Proof sketch: Consider edge (u, v) where u and v have different labels. Choose F_{u▷e} and F_{v▷e} such that F_{u▷e}x_u = F_{v▷e}x_v implies x_u ≠ x_v (e.g., F_{u▷e} = I, F_{v▷e} = −I forces x_u = −x_v for consistency). The model can learn to represent heterophilic structure by learning such maps.
| Informal summary: Standard GCN minimises Σ_{(u,v)∈E} | h_u − h_v | ². This penalises heterophilic pairs — neighbours with different features pay a high energy cost. Sheaf diffusion minimises Σ_{(u,v)∈E} | F_{u▷e}h_u − F_{v▷e}h_v | ². With learned maps, this can reward heterophilic pairs (F_{u▷e}x_u = F_{v▷e}x_v with x_u ≠ x_v) — the model learns that “consistent” means “different in this structured way”. |
Connection to FAGCN and Signed Attention
FAGCN (Bo et al., 2021) uses signed attention: edge weights a_{uv} ∈ [−1, +1]. This is equivalent to a sheaf with scalar restriction maps: F_{u▷e} = 1, F_{v▷e} = a_{uv} (a scalar ±1 per edge).
NSD generalises this from scalar (1D) to matrix (d×d) restriction maps — enabling richer relational representations than simple sign-flipping.
Empirical Results
Heterophilic node classification benchmarks (Cornell, Texas, Wisconsin, Actor, Chameleon, Squirrel):
| Model | Cornell | Texas | Wisconsin | Actor | Chameleon | Squirrel |
|---|---|---|---|---|---|---|
| GCN | 57.0 | 59.5 | 51.8 | 27.3 | 59.8 | 36.9 |
| GAT | 54.3 | 58.4 | 49.4 | 26.3 | 60.5 | 40.7 |
| GPRGNN | 80.3 | 78.4 | 82.4 | 34.6 | 67.5 | 50.4 |
| FAGCN | 79.2 | 82.4 | 82.6 | 34.9 | 64.3 | 43.8 |
| NSD-diag | 83.6 | 87.6 | 85.3 | 36.8 | 69.4 | 56.5 |
| NSD-orth | 85.0 | 88.4 | 86.0 | 36.2 | 70.2 | 57.1 |
NSD consistently outperforms all prior methods on heterophilic benchmarks, with orthogonal maps generally performing best.
Implementation Details
Stalk dimension d: Typically d=2 or d=3. The paper shows diminishing returns for d>5, with d=2 often optimal.
Sheaf predictor: Small MLP (2 layers, hidden dim 64). Shared or per-layer.
Map normalization: After predicting maps, optionally apply a softmax or normalisation to control the magnitude of restriction maps.
Computational cost: O(E·d²) for map prediction + O(N·d²) for Sheaf Laplacian application.
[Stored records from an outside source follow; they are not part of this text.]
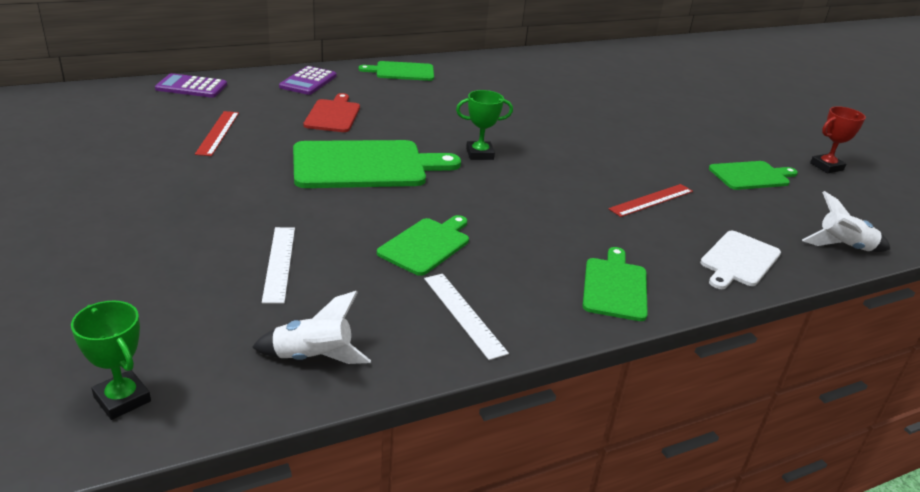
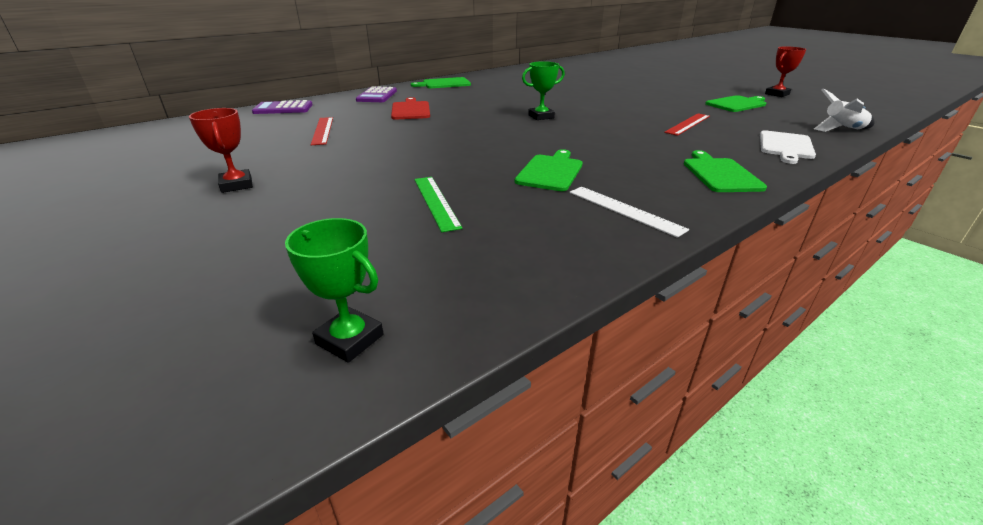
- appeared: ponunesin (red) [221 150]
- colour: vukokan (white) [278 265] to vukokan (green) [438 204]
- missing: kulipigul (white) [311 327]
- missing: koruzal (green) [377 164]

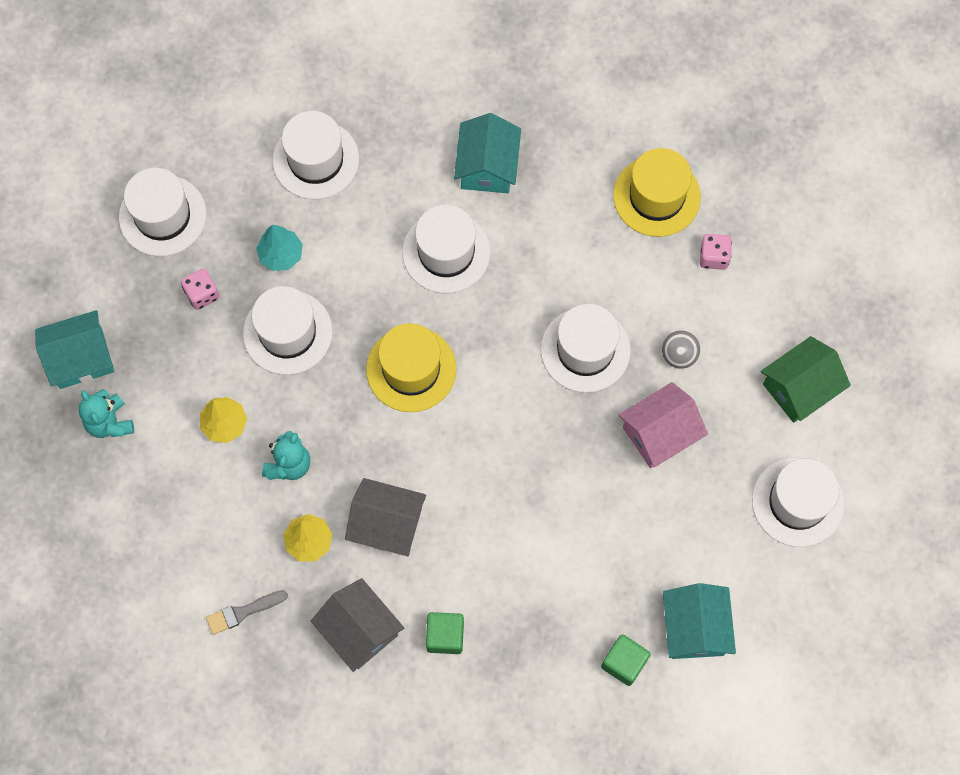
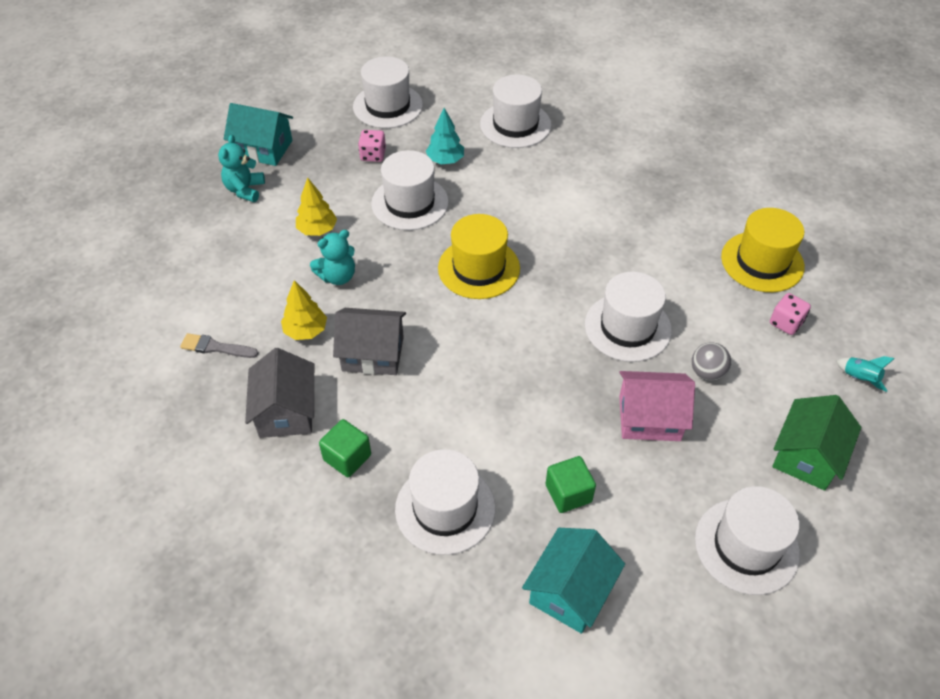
- spun: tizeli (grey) [385 517] = [369 341] 45 degrees counterclockwise
- relocated: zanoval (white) [446 249] to [445 502]
- relocated:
For large d, this becomes expensive. In practice d=2 or d=3 keeps cost manageable.
Regularisation: L2 regularisation on restriction map magnitudes prevents the maps from becoming degenerate (all-zero or all-identity).
Limitations
- Stalk dimension d: The optimal d is task-dependent and requires tuning.
- Sheaf predictor expressiveness: The MLP maps only pairs (h_u, h_v) — it cannot use higher-order neighbourhood information to predict edge maps.
- Fixed diffusion filter: The filter (I − Δ_F^{norm}) is a fixed low-pass filter. PNSD (Zaghen et al., 2024) addresses this by making the filter polynomial and learnable.
- Scalability: Map prediction scales with number of edges; for dense graphs, this is expensive.
References
- Bodnar, C., Giovanni, F. D., Chamberlain, B. P., Liò, P., & Bronstein, M. M. (2022). Neural Sheaf Diffusion: A Topological Perspective on Heterophily and Oversmoothing in GNNs. NeurIPS 2022.
- Hansen, J., & Gebhart, T. (2020). Sheaf Neural Networks. NeurIPS 2020 GRL+ Workshop (the predecessor with fixed maps that NSD extends to learned maps).
- Bo, D., Wang, X., Shi, C., & Shen, H. (2021). Beyond Low-Frequency Information in Graph Convolutional Networks. AAAI 2021 (FAGCN: signed attention — the scalar special case of NSD’s matrix maps).